Botanical snapshots in time

Botanical snapshots in time

Communications Officer Rachel Shaw joined a training session organised by the #LoveLincsPlants project and discovered there's more to creating a herbarium than just pressing a few flowers.

I tentatively lifted the pages of newspaper uncertain at what would be inside. My heart sank. An ash tree. Not an entire tree but enough to make gluing it onto a sheet of paper measuring 29cm by 43cm a bit tricky.

The stem was strong and robust; it had resisted the force of the plant press. From it sprouted swathes of leaves; dark olive-brown in colour. They seemed fragile like brittle silk. There was a bunch of keys, still small and under-developed.
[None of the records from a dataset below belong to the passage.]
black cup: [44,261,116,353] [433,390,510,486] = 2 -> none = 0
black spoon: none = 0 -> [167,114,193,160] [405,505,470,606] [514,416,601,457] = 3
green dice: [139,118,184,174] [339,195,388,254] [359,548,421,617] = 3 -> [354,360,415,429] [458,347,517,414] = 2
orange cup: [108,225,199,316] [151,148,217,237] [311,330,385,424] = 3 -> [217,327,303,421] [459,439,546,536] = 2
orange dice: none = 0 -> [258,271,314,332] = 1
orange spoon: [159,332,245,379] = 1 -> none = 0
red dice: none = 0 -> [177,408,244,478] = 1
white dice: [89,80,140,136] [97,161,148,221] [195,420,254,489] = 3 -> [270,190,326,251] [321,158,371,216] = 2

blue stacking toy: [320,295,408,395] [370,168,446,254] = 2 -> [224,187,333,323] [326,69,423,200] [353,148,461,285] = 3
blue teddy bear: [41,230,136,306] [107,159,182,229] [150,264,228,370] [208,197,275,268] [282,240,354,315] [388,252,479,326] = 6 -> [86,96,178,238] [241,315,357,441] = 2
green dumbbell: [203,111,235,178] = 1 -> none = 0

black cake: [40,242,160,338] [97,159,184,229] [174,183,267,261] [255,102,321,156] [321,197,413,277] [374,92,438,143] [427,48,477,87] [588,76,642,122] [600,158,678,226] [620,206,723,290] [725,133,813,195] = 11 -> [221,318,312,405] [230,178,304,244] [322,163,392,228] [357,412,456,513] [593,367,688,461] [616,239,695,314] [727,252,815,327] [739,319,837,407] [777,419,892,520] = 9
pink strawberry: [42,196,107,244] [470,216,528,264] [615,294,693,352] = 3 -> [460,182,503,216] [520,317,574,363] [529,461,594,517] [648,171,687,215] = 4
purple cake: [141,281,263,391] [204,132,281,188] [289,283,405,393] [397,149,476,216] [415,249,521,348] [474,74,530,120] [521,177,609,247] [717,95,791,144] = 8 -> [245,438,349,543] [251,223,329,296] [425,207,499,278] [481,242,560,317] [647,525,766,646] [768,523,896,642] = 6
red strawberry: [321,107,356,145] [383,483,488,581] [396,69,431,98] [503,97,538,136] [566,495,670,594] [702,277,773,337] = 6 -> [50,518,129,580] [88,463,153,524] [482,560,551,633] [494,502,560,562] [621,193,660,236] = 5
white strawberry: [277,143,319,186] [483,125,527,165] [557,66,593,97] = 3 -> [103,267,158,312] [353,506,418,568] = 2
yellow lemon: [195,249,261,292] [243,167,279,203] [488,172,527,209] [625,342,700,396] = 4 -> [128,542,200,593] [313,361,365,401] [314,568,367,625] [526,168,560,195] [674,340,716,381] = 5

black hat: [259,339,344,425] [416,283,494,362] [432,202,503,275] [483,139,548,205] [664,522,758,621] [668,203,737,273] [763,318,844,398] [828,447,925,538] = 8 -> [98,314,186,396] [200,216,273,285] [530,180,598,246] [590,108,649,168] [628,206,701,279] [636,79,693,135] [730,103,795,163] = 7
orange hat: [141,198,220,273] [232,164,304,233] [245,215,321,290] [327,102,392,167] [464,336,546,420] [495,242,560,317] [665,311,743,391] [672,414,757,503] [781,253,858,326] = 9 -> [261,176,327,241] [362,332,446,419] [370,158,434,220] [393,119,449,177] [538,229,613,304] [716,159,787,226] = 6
The whole thing looked ancient. It could have been like this for centuries but I know this specimen was collected in May this year; four months ago. It was snipped from the rest of the tree on a training day for the Lincolnshire Wildlife Trusts’ #LoveLincsPlants project. Fifteen of us were being trained by botanists from the Natural History Museum on how to collect and press plants.

Specimens were placed on sheets of newspaper ensuring all the characteristic features could be seen. Then they were squashed between layers of card and felt, and placed in a wooden frame. The frames were put in a drying unit; converted from a honey warming unit from a local beekeeping supplier.

Preparing a plant specimen for pressing

The Natural History Museum botanists returned in September to show us how to mount the specimens. They have high standards. We are told this is about science not creating something that's aesthetically pleasing. Although I am allowed to remove some of the leaves from my ash as long as the cut stem is clearly visible. Researchers must be able to see that material has been removed.

The concentration in the room is palpable. It’s a relaxed concentration though, the kind when you’re entirely absorbed at the task at hand. This tactile process of preserving plant specimens has been used by botanists for centuries. The pressed plants can survive for hundreds of years, especially when stored in temperature-controlled, pest-free environments.

Through the #LoveLincsPlants project, a herbarium of 8,000 historic specimens collected in Lincolnshire has been passed to the Natural History Museum. At the museum it can be catalogued, digitised, safely stored and made available for research.

A few months later I get the opportunity to visit the museum and see a handful of the 800,000 specimens in the British and Irish Herbarium. We also visit the historic herbarium. On the specially made shelves are some of the biggest books I have ever seen. Leather bound volumes with plant specimens from around the world including from Captain Cook’s first voyage from 1768 to 1771.

Cook's first port of call on the voyage was Madeira; as soon as the book is opened my eye is drawn to something familiar: a specimen of quaking grass, my favourite grass, probably collected by Joseph Banks.

Banks, of Revesby Estate in Lincolnshire, was the inspiration behind the #LoveLincsPlants project. He would later be knighted and hold the position of President of The Royal Society for 41 years. But in 1768 he was young, ambitious and wealthy. He was appointed to Cook’s expedition as the official botanist and paid for seven others to join him including naturalists, artists and servants from his estate.

During the voyage, Banks and his cohort collected specimens of over 3,600 plant species; around 1,400 were then new to science. The specimens of Madeira holly remind me of my ash specimen, the leaves have a similar deep olive-brown colour even though they are 250 years older.

We step back in time further to a collection of British plants made in the 1690s by Lincolnshire-born Rev Adam Buddle. His collecting was methodical and in 1708 he completed a New English Flora. It was never published but was later examined by Carl Linnaeus. Perhaps impressed by Buddle’s work, Linnaeus named an entire plant genus after him; the buddleia. Buddle never knew of the existence of buddleia, it was discovered in western China 150 years after his death, but it seems appropriate. Buddle liked to add a little extra bling to his herbaria. Amongst the flowers are pressed bees, beetles and butterflies.

We huddle around the books, in awe at their contents and their age. I imagine the well-to-do gentlemen who collected and preserved the specimens. They are gathered in a drawing room after dinner, showing off their latest finds. A butterfly caught in the prime of its life and pinned to a piece of card. A plant plucked from the ground and pasted into a book, its life squeezed out of it.

I don't think I have much in common with these men, if I’d been alive at the same time I wouldn't have been allowed in the same room as them. But I share a fascination with the natural world and I collected and pressed wild flowers as a child. I still have them now, trapped Blue Peter-style, behind sticky-backed plastic.

As I dab glue onto the leaves of my ash specimen, I think about my childhood herbarium. It helped me learn about wild flowers and encouraged my interest in natural history but is of no scientific value. My ash specimen may be different. As part of the new #LoveLincsPlants herbarium it could survive for centuries. It may give an insight into how ash was affected by ash die-back disease or changes in distribution to ash trees. Both Banks and Buddle collected plant specimens from sites where they are no longer found. Where will ash be found in 50 or 100 years time? Perhaps future generations will look at it in awe like we looked at the herbarium of Banks and Buddle.